:: TRY IT ::
The line holding "tekabül ediyor. Mutlaka satın alınacak olan" is the last one to output; start at the first line of the data, keep every line in between exactly, and leave out pictures.
==========
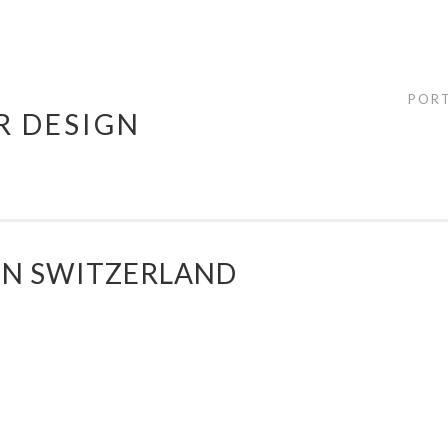
POR
R DESIGN
IN SWITZERLAND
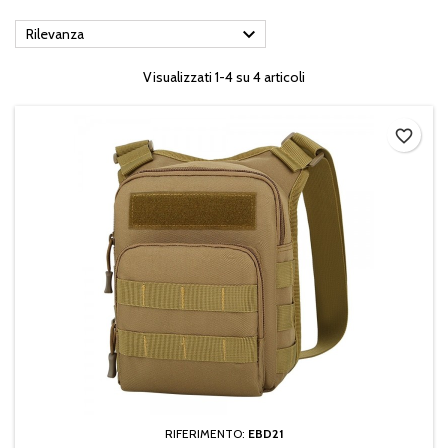

Rilevanza
Visualizzati 1-4 su 4 articoli
favorite_border
RIFERIMENTO:
EBD21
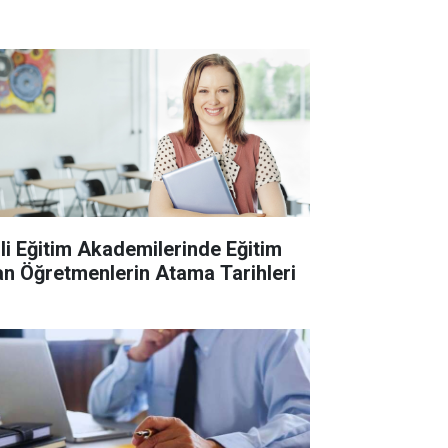
lli Eğitim Akademilerinde Eğitim
an Öğretmenlerin Atama Tarihleri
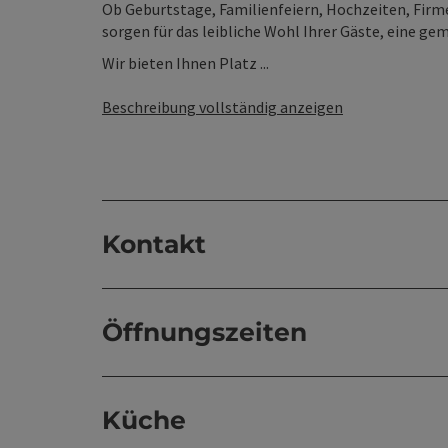
Ob Geburtstage, Familienfeiern, Hochzeiten, Firm
sorgen für das leibliche Wohl Ihrer Gäste, eine g
Wir bieten Ihnen Platz ...
Beschreibung vollständig anzeigen
Kontakt
Öffnungszeiten
Küche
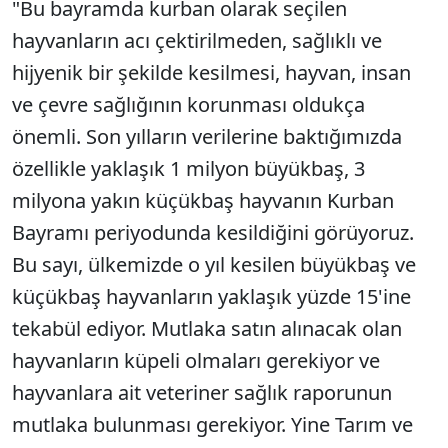
"Bu bayramda kurban olarak seçilen
hayvanların acı çektirilmeden, sağlıklı ve
hijyenik bir şekilde kesilmesi, hayvan, insan
ve çevre sağlığının korunması oldukça
önemli. Son yılların verilerine baktığımızda
özellikle yaklaşık 1 milyon büyükbaş, 3
milyona yakın küçükbaş hayvanın Kurban
Bayramı periyodunda kesildiğini görüyoruz.
Bu sayı, ülkemizde o yıl kesilen büyükbaş ve
küçükbaş hayvanların yaklaşık yüzde 15'ine
tekabül ediyor. Mutlaka satın alınacak olan
hayvanların küpeli olmaları gerekiyor ve
hayvanlara ait veteriner sağlık raporunun
mutlaka bulunması gerekiyor. Yine Tarım ve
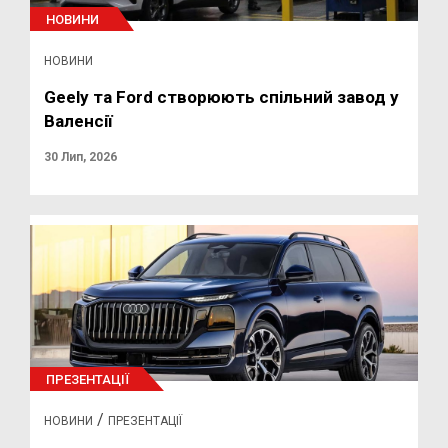
НОВИНИ
НОВИНИ
Geely та Ford створюють спільний завод у
Валенсії
30 Лип, 2026
ПРЕЗЕНТАЦІЇ
/
НОВИНИ
ПРЕЗЕНТАЦІЇ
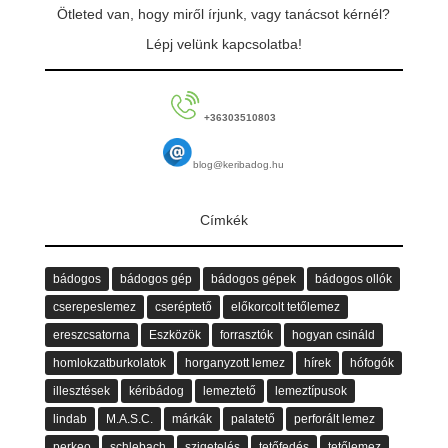
Ötleted van, hogy miről írjunk, vagy tanácsot kérnél?
Lépj velünk kapcsolatba!
+36303510803
blog@keribadog.hu
Címkék
bádogos
bádogos gép
bádogos gépek
bádogos ollók
cserepeslemez
cseréptető
előkorcolt tetőlemez
ereszcsatorna
Eszközök
forrasztók
hogyan csináld
homlokzatburkolatok
horganyzott lemez
hírek
hófogók
illesztések
kéribádog
lemeztető
lemeztípusok
lindab
M.A.S.C.
márkák
palatető
perforált lemez
perkeo
schlebach
szigetelés
tetőfedés
tetőlemez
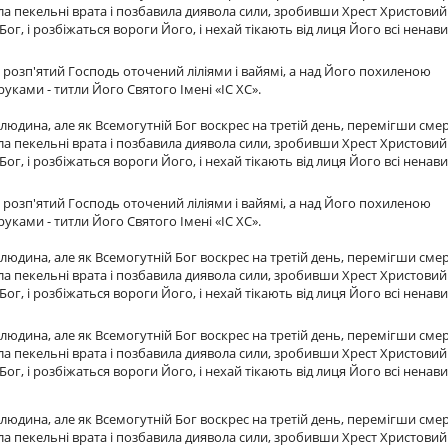
а пекельні врата і позбавила диявола сили, зробивши Хрест Христовий
ог, і розбіжаться вороги Його, і нехай тікають від лиця Його всі ненав
 розп'ятий Господь оточений ліліями і вайямі, а над Його похиленою
ками - титли Його Святого Імені «ІС ХС».
людина, але як Всемогутній Бог воскрес на третій день, перемігши смер
а пекельні врата і позбавила диявола сили, зробивши Хрест Христовий
ог, і розбіжаться вороги Його, і нехай тікають від лиця Його всі ненав
 розп'ятий Господь оточений ліліями і вайямі, а над Його похиленою
ками - титли Його Святого Імені «ІС ХС».
людина, але як Всемогутній Бог воскрес на третій день, перемігши смер
а пекельні врата і позбавила диявола сили, зробивши Хрест Христовий
ог, і розбіжаться вороги Його, і нехай тікають від лиця Його всі ненав
людина, але як Всемогутній Бог воскрес на третій день, перемігши смер
а пекельні врата і позбавила диявола сили, зробивши Хрест Христовий
ог, і розбіжаться вороги Його, і нехай тікають від лиця Його всі ненав
людина, але як Всемогутній Бог воскрес на третій день, перемігши смер
а пекельні врата і позбавила диявола сили, зробивши Хрест Христовий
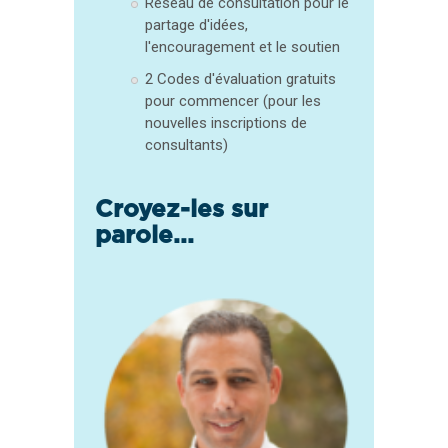
Réseau de consultation pour le
partage d'idées,
l'encouragement et le soutien
2 Codes d'évaluation gratuits
pour commencer (pour les
nouvelles inscriptions de
consultants)
Croyez-les sur
parole...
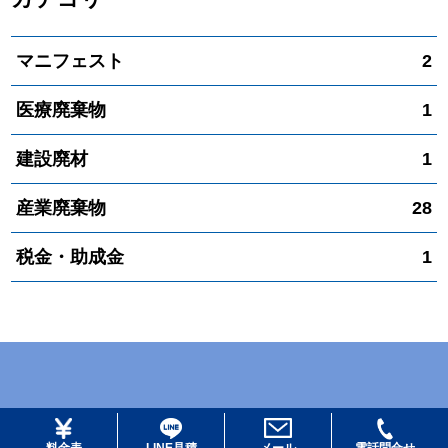
マニフェスト
2
医療廃棄物
1
建設廃材
1
産業廃棄物
28
税金・助成金
1
© 2026 リビスタ All Rights Reserved.
料金表
LINE見積
メール
電話問合せ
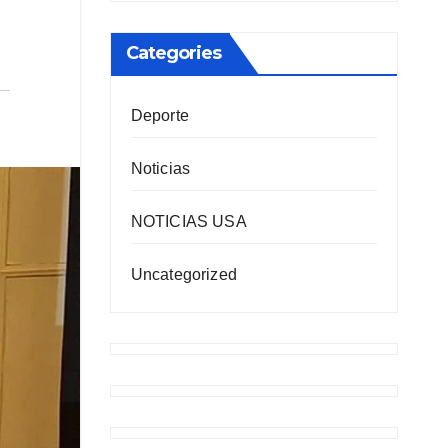
Categories
Deporte
Noticias
NOTICIAS USA
Uncategorized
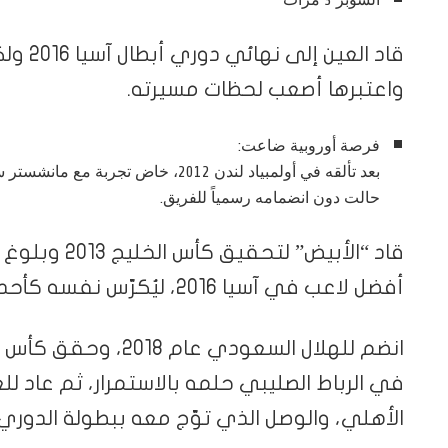
قاد الع
واعتبرها أصعب لحظات مسيرته.
فرصة أوروبية ضاعت:
بعد تألقه في أولمبياد لندن 2012، خاض
حالت دون انضمامه رسمياً للفريق.
أفضل لاعب في آسيا 2016، ليُكرّس نفسه كأحد أبرز نجوم القارة.
انضم للهلال السعودي 
في الرباط الصليبي حلمه بالاستمرار، ثم عاد لل
الأهلي، والوصل الذي توّج معه ببطولة الدوري موسم 4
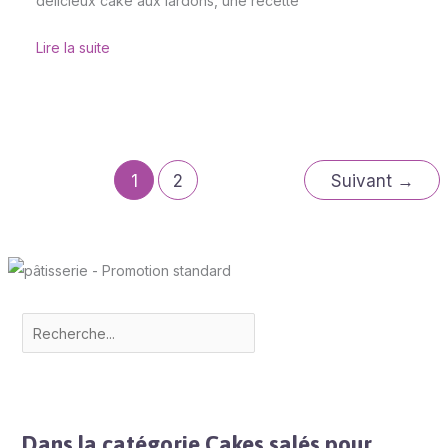
délicieux cake aux lardons, une recette
Lire la suite
1
2
Suivant
→
Dans la catégorie Cakes salés pour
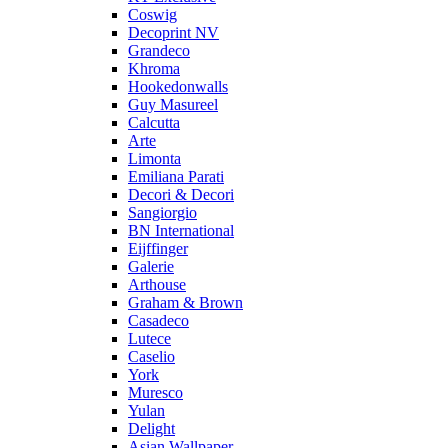
Coswig
Decoprint NV
Grandeco
Khroma
Hookedonwalls
Guy Masureel
Calcutta
Arte
Limonta
Emiliana Parati
Decori & Decori
Sangiorgio
BN International
Eijffinger
Galerie
Arthouse
Graham & Brown
Casadeco
Lutece
Caselio
York
Muresco
Yulan
Delight
Asian Wallpaper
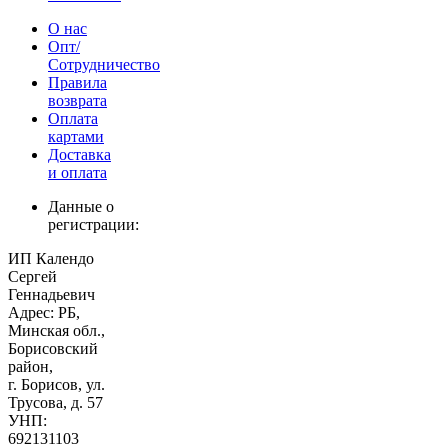
О нас
Опт/
Сотрудничество
Правила
возврата
Оплата
картами
Доставка
и оплата
Данные о
регистрации:
ИП Календо
Сергей
Геннадьевич
Адрес: РБ,
Минская обл.,
Борисовский
район,
г. Борисов, ул.
Трусова, д. 57
УНП:
692131103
==========
:: EXERCISE SOLUTION ::
POR
R DESIGN
IN SWITZERLAND

Rilevanza
Visualizzati 1-4 su 4 articoli
favorite_border
RIFERIMENTO:
EBD21
lli Eğitim Akademilerinde Eğitim
an Öğretmenlerin Atama Tarihleri
Ob Geburtstage, Familienfeiern, Hochzeiten, Firm
sorgen für das leibliche Wohl Ihrer Gäste, eine g
Wir bieten Ihnen Platz ...
Beschreibung vollständig anzeigen
Kontakt
Öffnungszeiten
Küche
"Bu bayramda kurban olarak seçilen
hayvanların acı çektirilmeden, sağlıklı ve
hijyenik bir şekilde kesilmesi, hayvan, insan
ve çevre sağlığının korunması oldukça
önemli. Son yılların verilerine baktığımızda
özellikle yaklaşık 1 milyon büyükbaş, 3
milyona yakın küçükbaş hayvanın Kurban
Bayramı periyodunda kesildiğini görüyoruz.
Bu sayı, ülkemizde o yıl kesilen büyükbaş ve
küçükbaş hayvanların yaklaşık yüzde 15'ine
tekabül ediyor. Mutlaka satın alınacak olan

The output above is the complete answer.